PROBLEM STATEMENT —
Each entry below is to be written out exactly, and the pictures are to be left out.

(SUPPLIED ENTRIES begins)

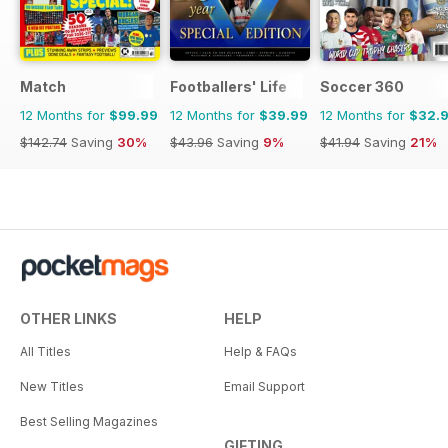
Match
Footballers' Life
Soccer 360
12 Months for
$99.99
12 Months for
$39.99
12 Months for
$32.
$142.74
Saving
30%
$43.96
Saving
9%
$41.94
Saving
21%
OTHER LINKS
HELP
All Titles
Help & FAQs
New Titles
Email Support
Best Selling Magazines
GIFTING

(SUPPLIED ENTRIES ends)

ANSWER TO THIS TASK —
Match
Footballers' Life
Soccer 360
12 Months for
$99.99
12 Months for
$39.99
12 Months for
$32.
$142.74
Saving
30%
$43.96
Saving
9%
$41.94
Saving
21%
OTHER LINKS
HELP
All Titles
Help & FAQs
New Titles
Email Support
Best Selling Magazines
GIFTING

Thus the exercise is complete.